The incidence of any intracranial hemorrhage was 27% in the alteplase group compared to 17.6% in the placebo group (P=.001). This underscores the not-uncommon finding of spontaneous hemorrhagic transformation of an initially ischemic stroke. The risk of symptomatic intracranial hemorrhage, however, was considerably lower, with 2.4% in the alteplase group versus 0.2% in the placebo group (P=.008). There was no difference in mortality.

Looking at disability at 90 days, more patients had a favorable outcome with alteplase compared to placebo (52.4% versus 45.2%, odds ratio = 1.34, P=.04). This study was impacted by the exclusion of severe stroke but did report a benefit with the extension of the alteplase window unlike the ATLANTIS study, with a 3- to 5-hour window. Also, unlike some of the previous studies of thrombolytic therapy in acute ischemic stroke, patients in this latest study were allowed to receive low dose SC heparin within the initial 24 hours in an effort to protect against the potential complication of deep venous thrombosis.

We now must see whether or not this study leads to FDA approval for extension of the therapeutic window for recombinant tissue plasminogen activator (rt-PA, alteplase) beyond the presently approved 3-hour window. This limited therapeutic window remains the greatest obstacle to the more frequent use of this agent in acute ischemic stroke.

There has been criticism that more patients are eligible for treatment than are being treated because of the fear of symptomatic intracranial hemorrhage reported at 6.4% in the pivotal NINDS study of rt-PA. However, there can be great angst among clinicians, especially those who do not frequently use rt-PA in acute stroke, when they are called in to make a potentially life or death decision with very little time to assess the pluses and minuses for a particular patient with the overriding tenet of “do no harm.”

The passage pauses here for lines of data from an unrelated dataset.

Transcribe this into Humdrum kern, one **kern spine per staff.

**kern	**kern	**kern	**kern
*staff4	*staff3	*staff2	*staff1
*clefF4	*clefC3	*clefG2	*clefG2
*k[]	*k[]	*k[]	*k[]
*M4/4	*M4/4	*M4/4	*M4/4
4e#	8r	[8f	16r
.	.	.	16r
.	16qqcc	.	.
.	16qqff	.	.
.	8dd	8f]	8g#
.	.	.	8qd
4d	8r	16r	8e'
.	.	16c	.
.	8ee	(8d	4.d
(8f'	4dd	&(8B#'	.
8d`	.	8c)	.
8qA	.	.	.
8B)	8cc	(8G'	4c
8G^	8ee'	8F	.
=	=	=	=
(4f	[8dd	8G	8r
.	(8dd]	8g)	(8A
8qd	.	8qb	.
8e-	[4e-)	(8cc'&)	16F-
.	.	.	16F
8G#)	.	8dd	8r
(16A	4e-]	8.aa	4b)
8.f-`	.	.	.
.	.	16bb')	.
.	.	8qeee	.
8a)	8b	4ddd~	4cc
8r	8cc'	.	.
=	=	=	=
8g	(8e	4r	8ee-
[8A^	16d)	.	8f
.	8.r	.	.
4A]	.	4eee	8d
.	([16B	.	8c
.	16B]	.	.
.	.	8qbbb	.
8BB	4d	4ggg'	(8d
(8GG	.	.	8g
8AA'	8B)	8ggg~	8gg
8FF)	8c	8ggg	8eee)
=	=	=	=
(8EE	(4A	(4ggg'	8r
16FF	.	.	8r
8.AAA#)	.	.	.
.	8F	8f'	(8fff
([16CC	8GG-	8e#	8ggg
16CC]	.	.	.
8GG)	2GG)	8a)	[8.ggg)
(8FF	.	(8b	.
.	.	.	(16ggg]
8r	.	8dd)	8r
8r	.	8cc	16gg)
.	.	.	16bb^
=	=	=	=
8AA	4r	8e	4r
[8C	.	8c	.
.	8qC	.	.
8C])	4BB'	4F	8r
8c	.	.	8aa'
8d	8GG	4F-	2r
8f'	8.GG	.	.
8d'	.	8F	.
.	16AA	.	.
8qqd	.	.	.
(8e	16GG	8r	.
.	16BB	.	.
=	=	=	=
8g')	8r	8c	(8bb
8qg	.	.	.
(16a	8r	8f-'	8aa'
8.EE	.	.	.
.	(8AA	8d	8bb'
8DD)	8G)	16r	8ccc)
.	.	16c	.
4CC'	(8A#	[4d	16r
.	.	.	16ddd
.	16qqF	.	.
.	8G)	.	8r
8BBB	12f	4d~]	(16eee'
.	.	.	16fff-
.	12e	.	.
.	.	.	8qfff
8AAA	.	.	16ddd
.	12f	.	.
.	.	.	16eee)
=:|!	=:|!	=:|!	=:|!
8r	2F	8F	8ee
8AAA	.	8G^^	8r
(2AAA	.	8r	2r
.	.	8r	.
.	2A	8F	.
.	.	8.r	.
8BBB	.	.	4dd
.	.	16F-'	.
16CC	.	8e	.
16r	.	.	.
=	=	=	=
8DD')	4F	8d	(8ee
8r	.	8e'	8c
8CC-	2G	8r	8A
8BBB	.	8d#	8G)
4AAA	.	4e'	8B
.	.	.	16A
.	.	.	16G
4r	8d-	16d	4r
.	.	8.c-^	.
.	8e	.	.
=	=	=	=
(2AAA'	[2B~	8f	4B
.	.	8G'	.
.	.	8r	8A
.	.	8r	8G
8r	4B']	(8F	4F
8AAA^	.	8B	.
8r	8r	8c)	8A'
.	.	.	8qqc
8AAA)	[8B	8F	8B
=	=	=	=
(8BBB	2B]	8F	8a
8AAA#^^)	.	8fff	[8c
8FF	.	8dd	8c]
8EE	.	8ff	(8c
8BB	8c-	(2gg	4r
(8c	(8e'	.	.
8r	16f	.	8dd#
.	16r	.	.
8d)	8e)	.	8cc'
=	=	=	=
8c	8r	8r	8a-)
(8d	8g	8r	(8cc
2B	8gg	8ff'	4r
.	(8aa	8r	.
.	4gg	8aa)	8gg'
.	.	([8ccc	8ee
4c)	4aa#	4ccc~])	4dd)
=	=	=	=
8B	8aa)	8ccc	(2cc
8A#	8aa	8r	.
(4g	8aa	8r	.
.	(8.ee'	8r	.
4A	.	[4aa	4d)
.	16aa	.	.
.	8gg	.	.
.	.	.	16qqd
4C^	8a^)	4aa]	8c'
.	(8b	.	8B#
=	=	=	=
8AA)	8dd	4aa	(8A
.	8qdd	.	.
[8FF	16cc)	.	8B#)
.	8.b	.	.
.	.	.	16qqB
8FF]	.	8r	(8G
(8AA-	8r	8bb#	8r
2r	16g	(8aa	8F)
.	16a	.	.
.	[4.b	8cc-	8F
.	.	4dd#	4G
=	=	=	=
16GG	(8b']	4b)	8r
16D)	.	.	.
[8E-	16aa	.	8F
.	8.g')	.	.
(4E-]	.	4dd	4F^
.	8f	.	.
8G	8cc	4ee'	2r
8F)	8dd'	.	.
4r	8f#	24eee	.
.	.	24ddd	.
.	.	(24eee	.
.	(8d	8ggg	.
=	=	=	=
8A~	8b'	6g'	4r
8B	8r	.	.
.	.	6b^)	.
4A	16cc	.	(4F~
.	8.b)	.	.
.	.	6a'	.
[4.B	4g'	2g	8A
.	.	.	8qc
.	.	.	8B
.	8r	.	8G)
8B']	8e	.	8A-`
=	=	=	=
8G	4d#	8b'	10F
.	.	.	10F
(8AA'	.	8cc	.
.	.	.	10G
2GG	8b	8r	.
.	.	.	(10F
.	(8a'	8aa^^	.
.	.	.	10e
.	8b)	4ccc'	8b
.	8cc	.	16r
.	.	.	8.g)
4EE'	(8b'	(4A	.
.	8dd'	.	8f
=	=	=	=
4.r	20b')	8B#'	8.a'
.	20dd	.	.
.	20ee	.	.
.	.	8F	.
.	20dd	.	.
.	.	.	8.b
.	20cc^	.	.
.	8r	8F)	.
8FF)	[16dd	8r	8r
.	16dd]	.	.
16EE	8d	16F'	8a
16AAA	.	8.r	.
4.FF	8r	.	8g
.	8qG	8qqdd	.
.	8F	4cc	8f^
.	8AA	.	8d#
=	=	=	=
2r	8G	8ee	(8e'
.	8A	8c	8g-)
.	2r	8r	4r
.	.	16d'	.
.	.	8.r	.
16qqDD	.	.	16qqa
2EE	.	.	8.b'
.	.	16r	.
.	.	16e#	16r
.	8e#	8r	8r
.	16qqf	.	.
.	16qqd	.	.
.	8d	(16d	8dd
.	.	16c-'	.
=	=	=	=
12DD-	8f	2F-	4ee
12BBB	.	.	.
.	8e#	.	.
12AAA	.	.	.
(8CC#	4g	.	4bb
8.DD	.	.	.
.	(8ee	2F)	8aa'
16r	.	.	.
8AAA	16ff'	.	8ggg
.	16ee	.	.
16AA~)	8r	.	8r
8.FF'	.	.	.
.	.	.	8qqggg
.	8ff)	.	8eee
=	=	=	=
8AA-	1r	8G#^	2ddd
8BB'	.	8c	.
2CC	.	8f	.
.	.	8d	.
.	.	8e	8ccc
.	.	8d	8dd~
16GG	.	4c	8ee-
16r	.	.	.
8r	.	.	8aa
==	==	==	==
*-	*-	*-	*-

The major take-home message of this study is that when there is some concern about the patient’s time of initial presentation, which is not at all uncommon, then giving the thrombolytic agent within a reasonable period of time beyond the 3-hour window will more likely help rather than hurt the outcome. It might allow the treating physician who is called in during the middle of the night to treat the patient, through weary eyes, to be able to sleep a bit more comfortably after the infusion is completed.

However, one must also keep in mind that larger strokes associated with more severe neurologic deficits, specifically those with an NIH Stroke Scale of 25 or higher, are best treated strictly within the 3-hour window. The risk of intracranial hemorrhage, as a complication, is probably higher but there is little else to offer in what could otherwise very well be a poor outcome without intervention.